**Work instructions**
Report every line in the records below that contains the string "Microsoft", matching case exactly.

The data Block Start

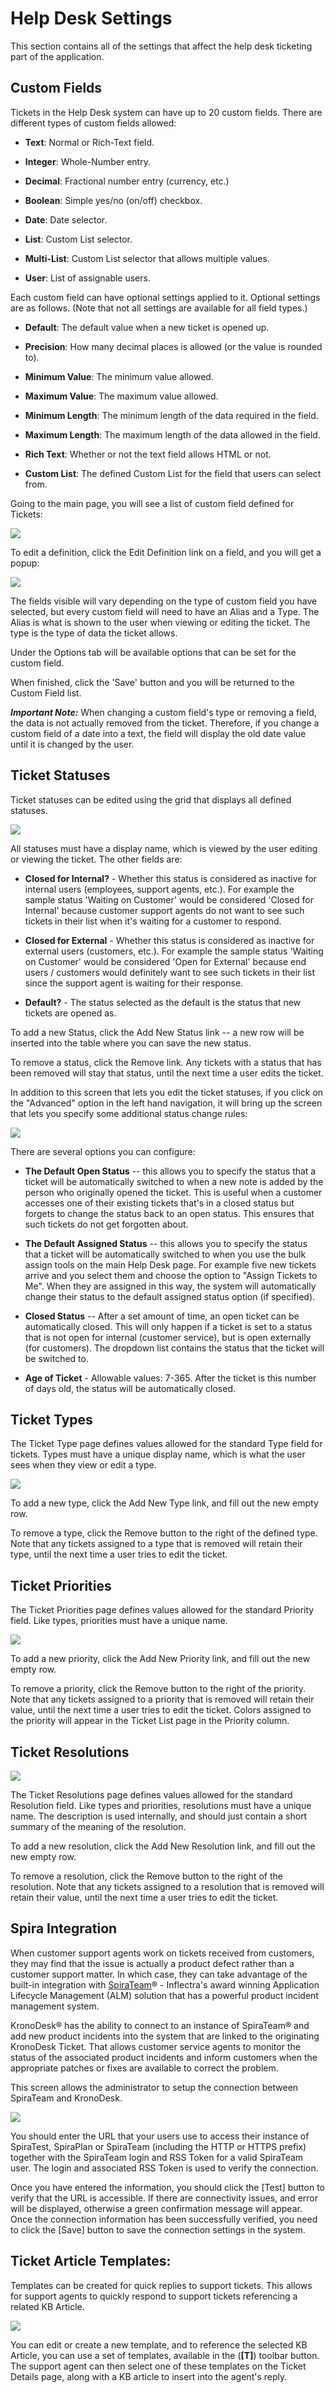 # Help Desk Settings

This section contains all of the settings that affect the help desk
ticketing part of the application.

## Custom Fields

Tickets in the Help Desk system can have up to 20 custom fields. There
are different types of custom fields allowed:

-   **Text**: Normal or Rich-Text field.

-   **Integer**: Whole-Number entry.

-   **Decimal**: Fractional number entry (currency, etc.)

-   **Boolean**: Simple yes/no (on/off) checkbox.

-   **Date**: Date selector.

-   **List**: Custom List selector.

-   **Multi-List**: Custom List selector that allows multiple values.

-   **User**: List of assignable users.

Each custom field can have optional settings applied to it. Optional
settings are as follows. (Note that not all settings are available for
all field types.)

-   **Default**: The default value when a new ticket is opened up.

-   **Precision**: How many decimal places is allowed (or the value is
rounded to).

-   **Minimum Value**: The minimum value allowed.

-   **Maximum Value**: The maximum value allowed.

-   **Minimum Length**: The minimum length of the data required in the
field.

-   **Maximum Length**: The maximum length of the data allowed in the
field.

-   **Rich Text**: Whether or not the text field allows HTML or not.

-   **Custom List**: The defined Custom List for the field that users
can select from.

Going to the main page, you will see a list of custom field defined for
Tickets:

![](img/Help_Desk_Settings_48.png)




To edit a definition, click the Edit Definition link on a field, and you
will get a popup:

![](img/Help_Desk_Settings_49.png)




The fields visible will vary depending on the type of custom field you
have selected, but every custom field will need to have an Alias and a
Type. The Alias is what is shown to the user when viewing or editing the
ticket. The type is the type of data the ticket allows.

Under the Options tab will be available options that can be set for the
custom field.

When finished, click the 'Save' button and you will be returned to the
Custom Field list.

***Important Note:*** When changing a custom field's type or removing a
field, the data is not actually removed from the ticket. Therefore, if
you change a custom field of a date into a text, the field will display
the old date value until it is changed by the user.

## Ticket Statuses

Ticket statuses can be edited using the grid that displays all defined
statuses.

![](img/Help_Desk_Settings_50.png)




All statuses must have a display name, which is viewed by the user
editing or viewing the ticket. The other fields are:

-   **Closed for Internal?** - Whether this status is considered as
inactive for internal users (employees, support agents, etc.). For
example the sample status 'Waiting on Customer' would be considered
'Closed for Internal' because customer support agents do not want to
see such tickets in their list when it's waiting for a customer to
respond.

-   **Closed for External** - Whether this status is considered as
inactive for external users (customers, etc.). For example the
sample status 'Waiting on Customer' would be considered 'Open for
External' because end users / customers would definitely want to see
such tickets in their list since the support agent is waiting for
their response.

-   **Default?** - The status selected as the default is the status that
new tickets are opened as.

To add a new Status, click the Add New Status link -- a new row will be
inserted into the table where you can save the new status.

To remove a status, click the Remove link. Any tickets with a status
that has been removed will stay that status, until the next time a user
edits the ticket.

In addition to this screen that lets you edit the ticket statuses, if
you click on the "Advanced" option in the left hand navigation, it will
bring up the screen that lets you specify some additional status change
rules:

![](img/Help_Desk_Settings_51.png)




There are several options you can configure:

-   **The Default Open Status** -- this allows you to specify the status
that a ticket will be automatically switched to when a new note is
added by the person who originally opened the ticket. This is useful
when a customer accesses one of their existing tickets that's in a
closed status but forgets to change the status back to an open
status. This ensures that such tickets do not get forgotten about.

-   **The Default Assigned Status** -- this allows you to specify the
status that a ticket will be automatically switched to when you use
the bulk assign tools on the main Help Desk page. For example five
new tickets arrive and you select them and choose the option to
"Assign Tickets to Me". When they are assigned in this way, the
system will automatically change their status to the default
assigned status option (if specified).

-   **Closed Status** -- After a set amount of time, an open ticket can
be automatically closed. This will only happen if a ticket is set to
a status that is not open for internal (customer service), but is
open externally (for customers). The dropdown list contains the
status that the ticket will be switched to.

-   **Age of Ticket** - Allowable values: 7-365. After the ticket is
this number of days old, the status will be automatically
closed.

## Ticket Types

The Ticket Type page defines values allowed for the standard Type field
for tickets. Types must have a unique display name, which is what the
user sees when they view or edit a type.

![](img/Help_Desk_Settings_52.png)




To add a new type, click the Add New Type link, and fill out the new
empty row.

To remove a type, click the Remove button to the right of the defined
type. Note that any tickets assigned to a type that is removed will
retain their type, until the next time a user tries to edit the ticket.

## Ticket Priorities

The Ticket Priorities page defines values allowed for the standard
Priority field. Like types, priorities must have a unique name.

![](img/Help_Desk_Settings_53.png)




To add a new priority, click the Add New Priority link, and fill out the
new empty row.

To remove a priority, click the Remove button to the right of the
priority. Note that any tickets assigned to a priority that is removed
will retain their value, until the next time a user tries to edit the
ticket. Colors assigned to the priority will appear in the Ticket List
page in the Priority column.

## Ticket Resolutions

![](img/Help_Desk_Settings_54.png)




The Ticket Resolutions page defines values allowed for the standard
Resolution field. Like types and priorities, resolutions must have a
unique name. The description is used internally, and should just contain
a short summary of the meaning of the resolution.

To add a new resolution, click the Add New Resolution link, and fill out
the new empty row.

To remove a resolution, click the Remove button to the right of the
resolution. Note that any tickets assigned to a resolution that is
removed will retain their value, until the next time a user tries to
edit the ticket.

## Spira Integration

When customer support agents work on tickets received from customers,
they may find that the issue is actually a product defect rather than a
customer support matter. In which case, they can take advantage of the
built-in integration with [SpiraTeam](http://inflectra.com/SpiraTeam)® -
Inflectra's award winning Application Lifecycle Management (ALM)
solution that has a powerful product incident management system.

KronoDesk® has the ability to connect to an instance of SpiraTeam® and
add new product incidents into the system that are linked to the
originating KronoDesk Ticket. That allows customer service agents to
monitor the status of the associated product incidents and inform
customers when the appropriate patches or fixes are available to correct
the problem.

This screen allows the administrator to setup the connection between
SpiraTeam and KronoDesk.

![](img/Help_Desk_Settings_55.png)




You should enter the URL that your users use to access their instance of
SpiraTest, SpiraPlan or SpiraTeam (including the HTTP or HTTPS prefix)
together with the SpiraTeam login and RSS Token for a valid SpiraTeam
user. The login and associated RSS Token is used to verify the
connection.

Once you have entered the information, you should click the \[Test\]
button to verify that the URL is accessible. If there are connectivity
issues, and error will be displayed, otherwise a green confirmation
message will appear. Once the connection information has been
successfully verified, you need to click the \[Save\] button to save the
connection settings in the system.

## Ticket Article Templates:

Templates can be created for quick replies to support tickets. This
allows for support agents to quickly respond to support tickets
referencing a related KB Article.

![](img/Help_Desk_Settings_56.png)




You can edit or create a new template, and to reference the selected KB
Article, you can use a set of templates, available in the (**\[T\]**)
toolbar button. The support agent can then select one of these templates
on the Ticket Details page, along with a KB article to insert into the
agent's reply.

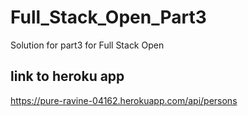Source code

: # Full_Stack_Open_Part3
Solution for part3 for Full Stack Open


## link to heroku app
https://pure-ravine-04162.herokuapp.com/api/persons
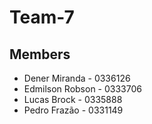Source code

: # Team-7

## Members
* Dener Miranda   - 0336126
* Edmilson Robson - 0333706
* Lucas Brock     - 0335888
* Pedro Frazão    - 0331149

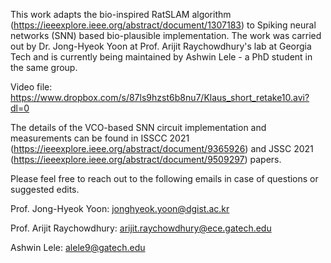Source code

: This work adapts the bio-inspired RatSLAM algorithm (https://ieeexplore.ieee.org/abstract/document/1307183) to Spiking neural networks (SNN) based bio-plausible implementation. The work was carried out by Dr. Jong-Hyeok Yoon at Prof. Arijit Raychowdhury's lab at Georgia Tech and is currently being maintained by Ashwin Lele - a PhD student in the same group. 

Video file: https://www.dropbox.com/s/87ls9hzst6b8nu7/Klaus_short_retake10.avi?dl=0

The details of the VCO-based SNN circuit implementation and measurements can be found in ISSCC 2021 (https://ieeexplore.ieee.org/abstract/document/9365926) and JSSC 2021 (https://ieeexplore.ieee.org/abstract/document/9509297) papers.

Please feel free to reach out to the following emails in case of questions or suggested edits.

Prof. Jong-Hyeok Yoon: jonghyeok.yoon@dgist.ac.kr

Prof. Arijit Raychowdhury: arijit.raychowdhury@ece.gatech.edu

Ashwin Lele: alele9@gatech.edu
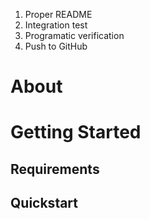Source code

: 1. Proper README
2. Integration test
3. Programatic verification
4. Push to GitHub

# About

# Getting Started

## Requirements

## Quickstart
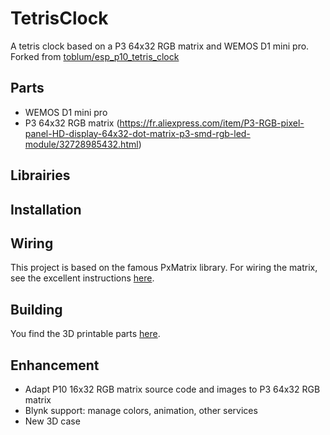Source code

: # TetrisClock
A tetris clock based on a P3 64x32 RGB matrix and WEMOS D1 mini pro. Forked from [toblum/esp_p10_tetris_clock](https://github.com/toblum/esp_p10_tetris_clock)

## Parts 
- WEMOS D1 mini pro
- P3 64x32 RGB matrix (https://fr.aliexpress.com/item/P3-RGB-pixel-panel-HD-display-64x32-dot-matrix-p3-smd-rgb-led-module/32728985432.html)

## Librairies

## Installation

## Wiring
This project is based on the famous PxMatrix library. For wiring the matrix, see the excellent instructions [here](https://github.com/2dom/PxMatrix/).

## Building
You find the 3D printable parts [here](https://www.thingiverse.com/thing:2846368).

## Enhancement
- Adapt P10 16x32 RGB matrix source code and images to P3 64x32 RGB matrix
- Blynk support: manage colors, animation, other services
- New 3D case 
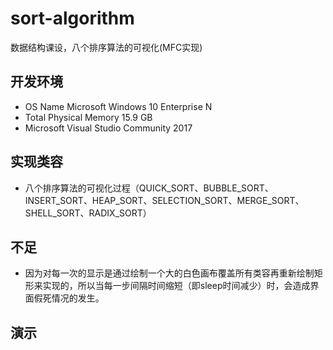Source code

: # sort-algorithm
数据结构课设，八个排序算法的可视化(MFC实现)

## 开发环境
- OS Name	Microsoft Windows 10 Enterprise N
- Total Physical Memory	15.9 GB
- Microsoft Visual Studio Community 2017

## 实现类容
- 八个排序算法的可视化过程（QUICK_SORT、BUBBLE_SORT、INSERT_SORT、HEAP_SORT、SELECTION_SORT、MERGE_SORT、SHELL_SORT、RADIX_SORT）

## 不足

- 因为对每一次的显示是通过绘制一个大的白色画布覆盖所有类容再重新绘制矩形来实现的，所以当每一步间隔时间缩短（即sleep时间减少）时，会造成界面假死情况的发生。

## 演示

The data Block End

**Exercise result**
- OS Name	Microsoft Windows 10 Enterprise N
- Microsoft Visual Studio Community 2017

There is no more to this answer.